GAP Insurance (also known as Motor Equity Insurance) is insurance that works to assist when a deficit or shortfall occurs.
This is typically in response to the situation that your car is thieved or its value is deemed irrecoverable, and your Comprehensive Motor Vehicle Insurance income does not cover the loan balance unsettled on your finance agreement. This could possibly result in a liability of thousands of dollars.
A deficit may result when transaction-related costs such as stamp duty, registration, dealer transport or all-inclusive insurance cover are involved in the loan. This is because these extras may not enhance the vehicle’s price.
Or, it may happen when the vehicle’s price depreciates faster than the loan balance due to the amassed effect of accumulated interest and the vehicle depreciating.
Note that GAP Insurance and Purchase Price Insurance are separate and distinguished insurances.
Purchase Price Insurance will cover a shortfall between your Comprehensive Car Insurance payout and the cost you originally paid for your car,
GAP Insurance covers a shortfall between your Comprehensive Car Insurance payout and the reimbursement figure for your car loan.
Benefits of GAP Insurance
- Lessens or eradicates your likeliness to a shortfall between the insurance amount and the remaining balance on the loan (up to $40,000)
- Delivers the possibility to borrow supplementary funds to acquire an improved car
- Offers extra safeguard for your credit rating
- Consists of an added advantage that can make available a one-time reimbursement of up to $10,000 for any inconvenience underwent
- The premium covers you for the full duration of the loan and can be involved in the sum financed
Who does GAP Insurance suit?
GAP Insurance is appropriate for all clients who finance a vehicle and desire confidence, security and protection from financial exposure that may befall them, in the situation their vehicle be stolen or written off.
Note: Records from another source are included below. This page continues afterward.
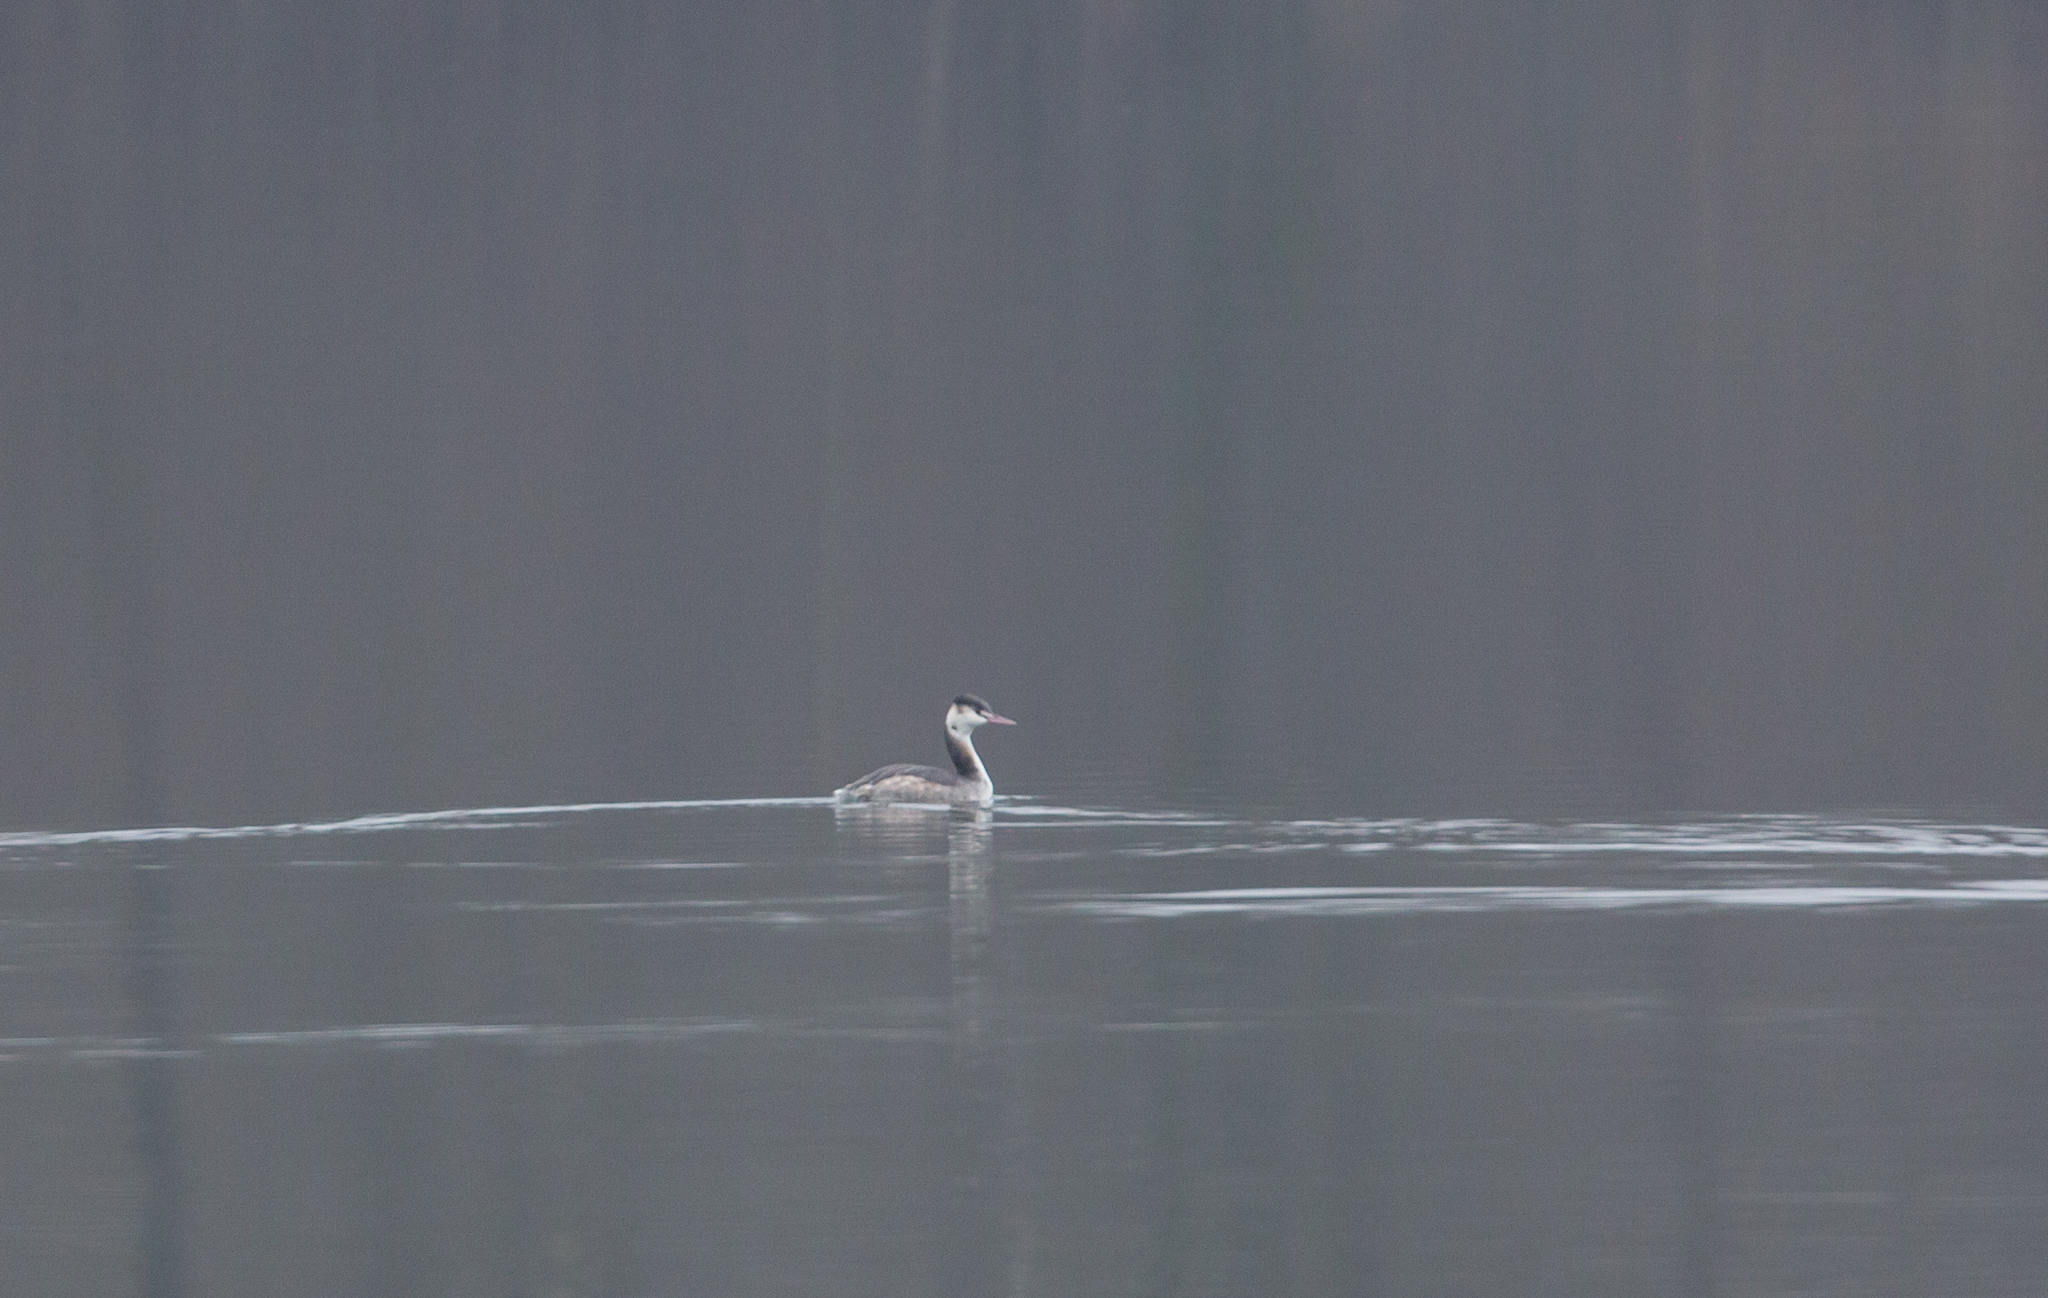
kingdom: Animalia
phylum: Chordata
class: Aves
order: Podicipediformes
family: Podicipedidae
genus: Podiceps
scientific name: Podiceps cristatus
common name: Great crested grebe
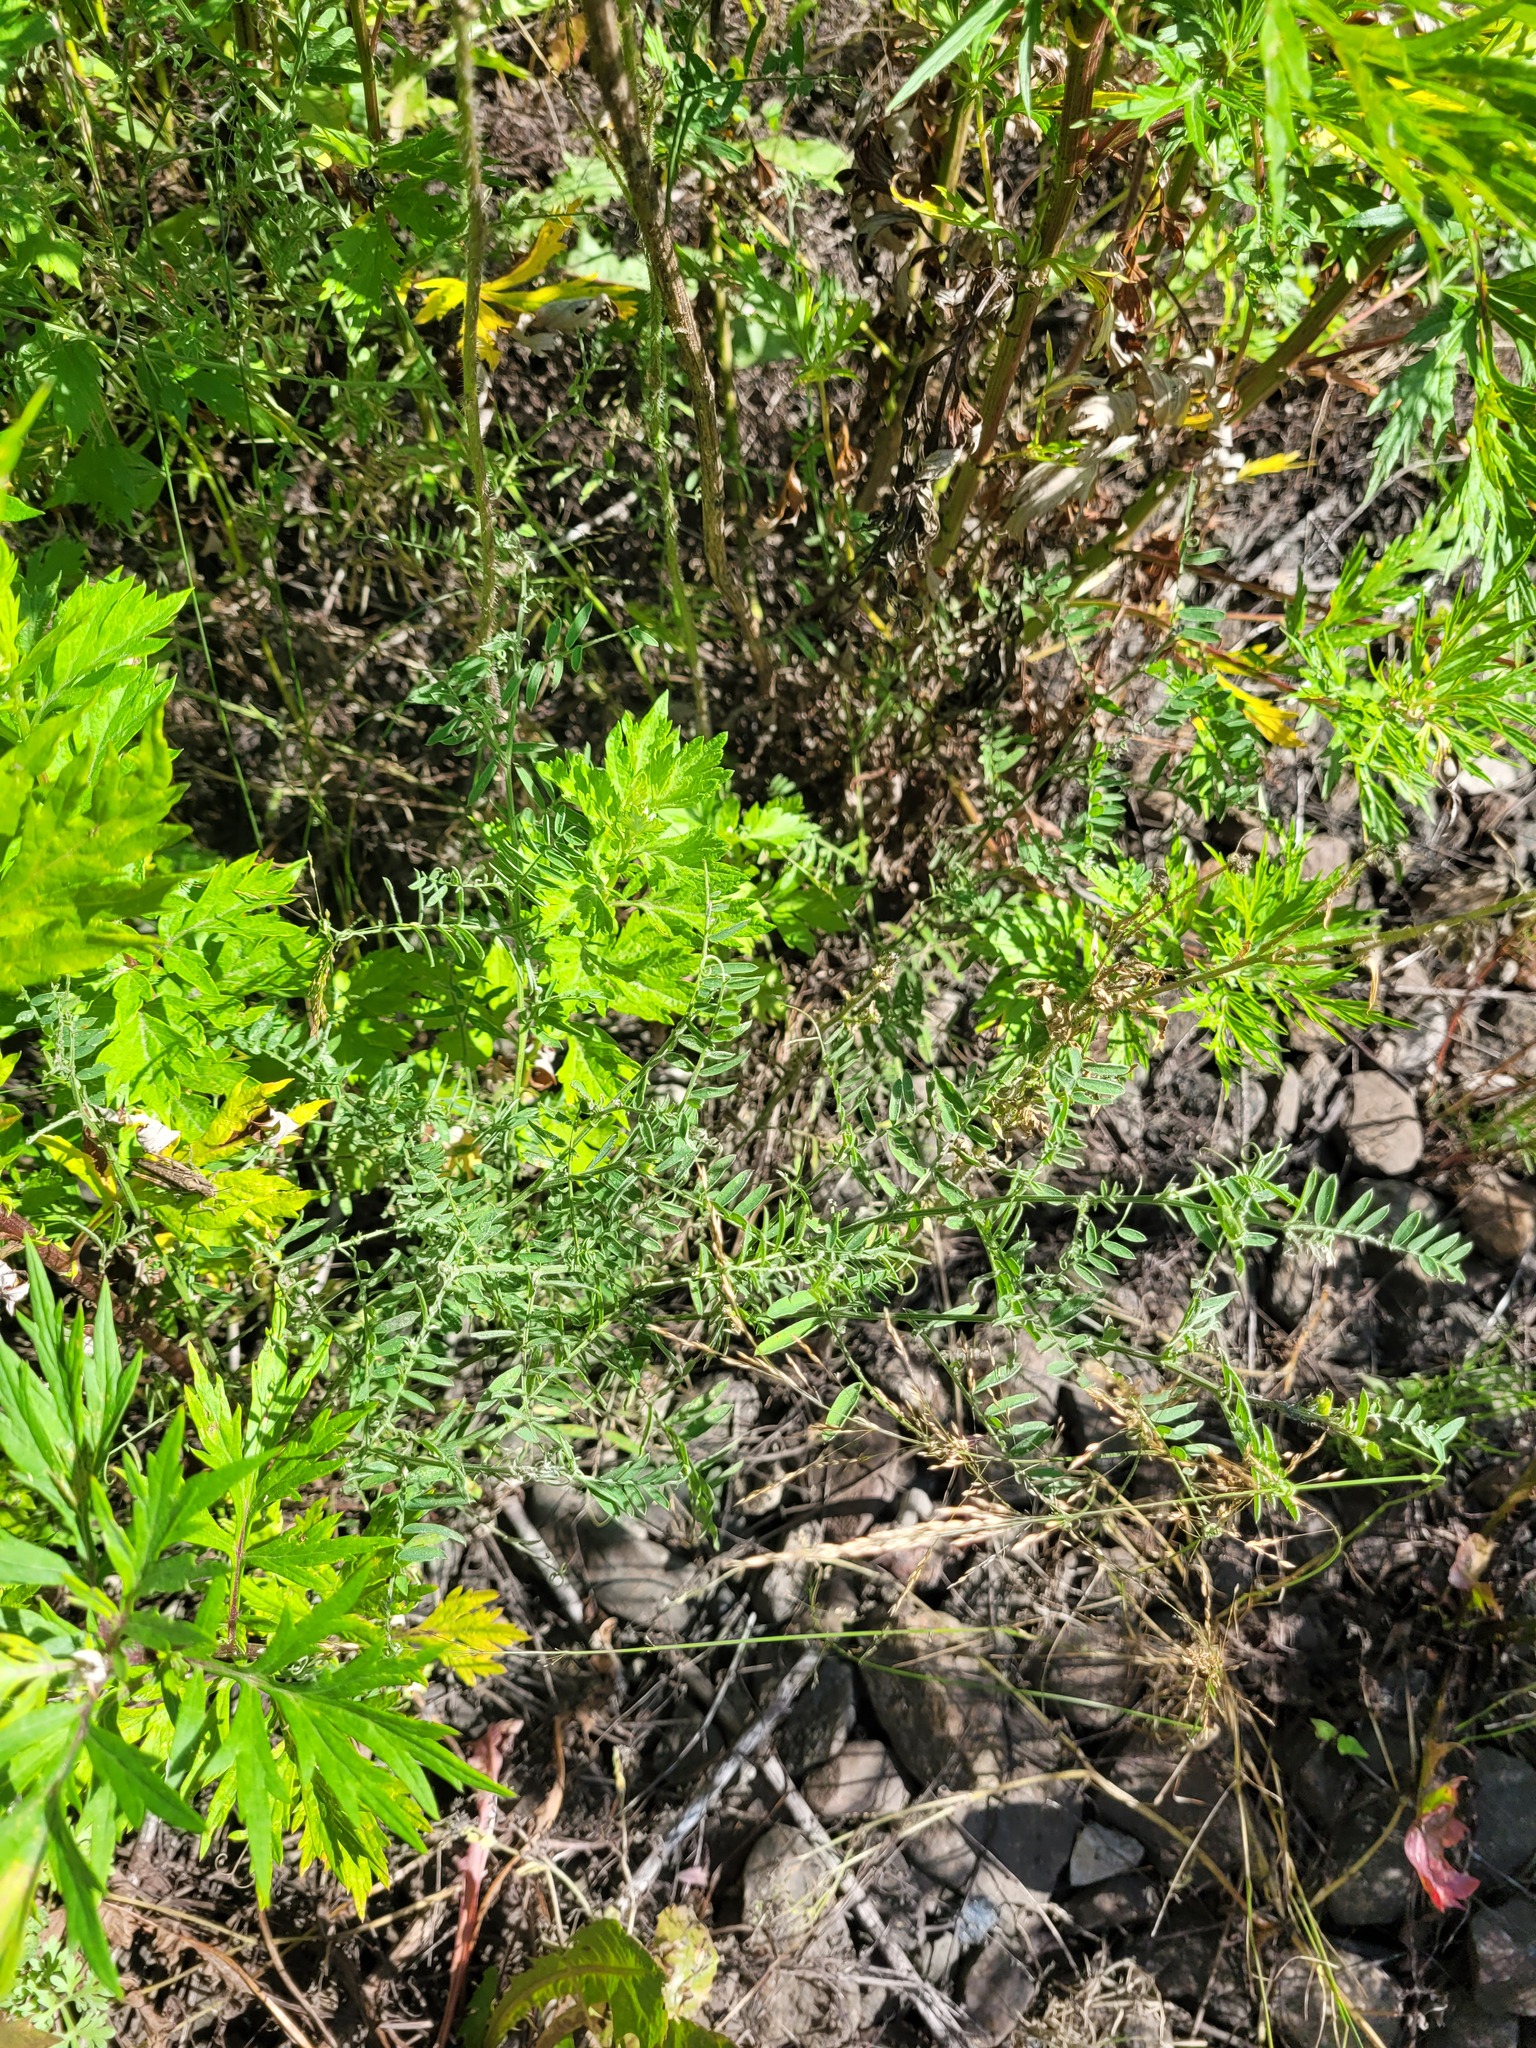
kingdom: Plantae
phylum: Tracheophyta
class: Magnoliopsida
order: Fabales
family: Fabaceae
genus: Vicia
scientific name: Vicia cracca
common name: Bird vetch
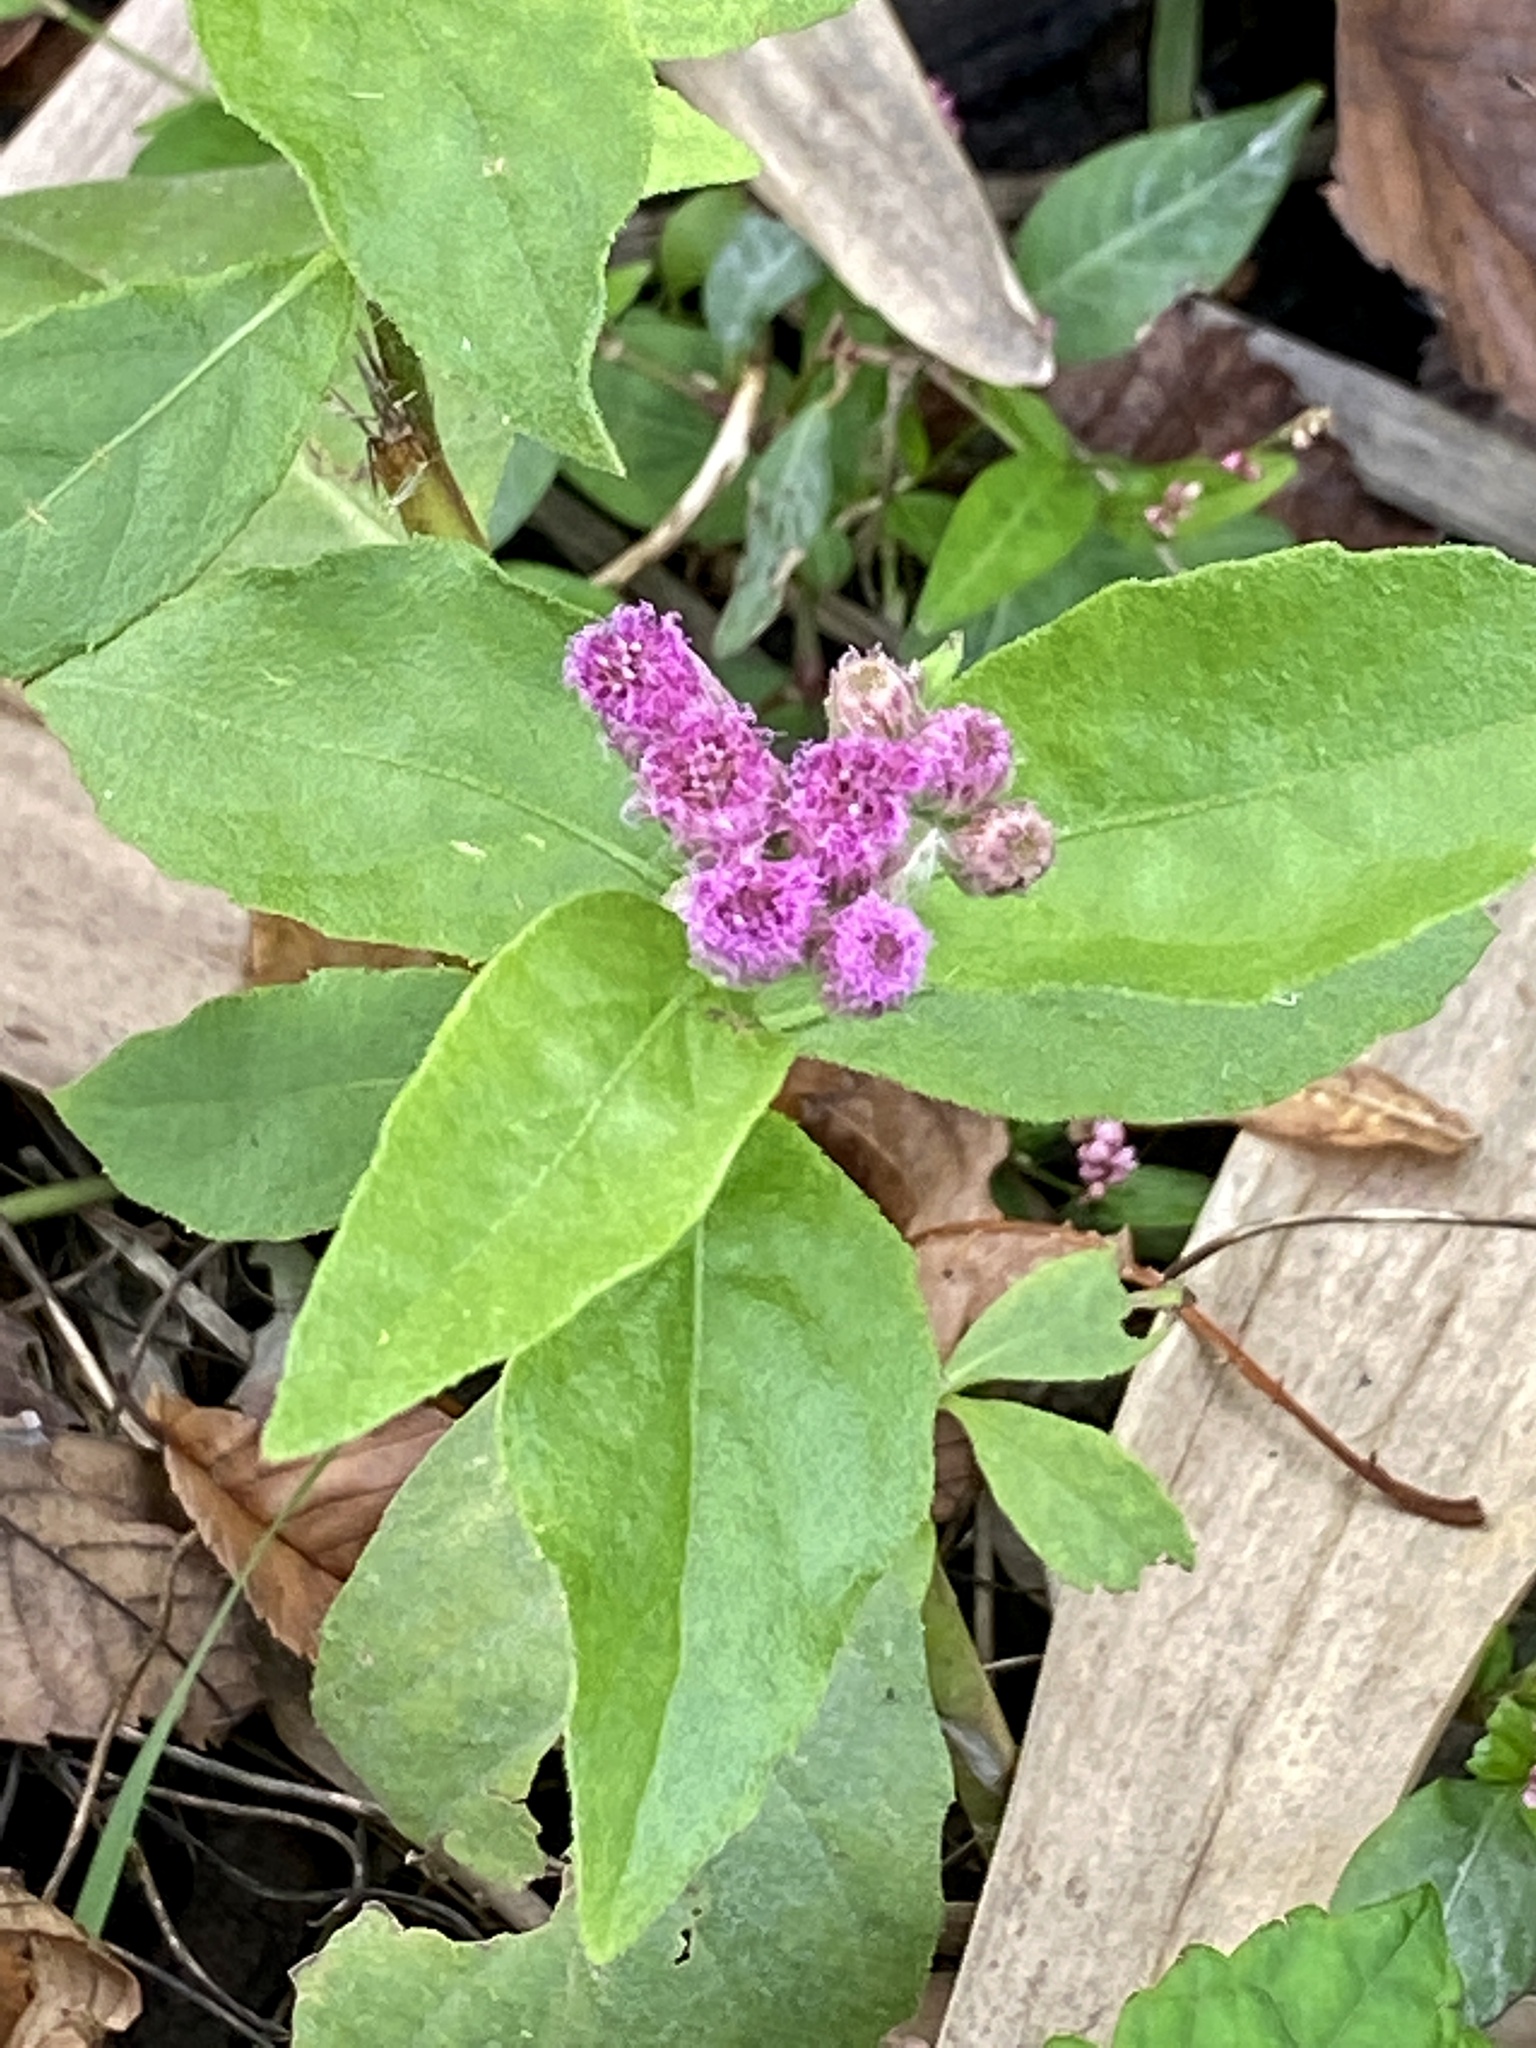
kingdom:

Over 200,000 cars are stolen every year and only 60% are recovered. Around 500,000 vehicles are involved in serious accidents every year. Vehicle crime is now one third of all crime. Your insurers will value your vehicle at the time of a claim, the offer they make will always be less than the price you paid. Vehicles depreciate from the moment you purchase them. A 3 year old vehicle may have lost as much as 60% of its value. Do you have Gap Insurance?
Want to know more?
To find out more about GAP Insurance or get a quote, please contact us via Live Chat or call us on 1300 558 887.
Exclusions and maximum claim limits may apply. For a full description of the benefits of Gap Insurance, and before making any decision in relation to any of the insurance products mentioned on this website, please refer to the relevant Product Disclosure Statement (PDS).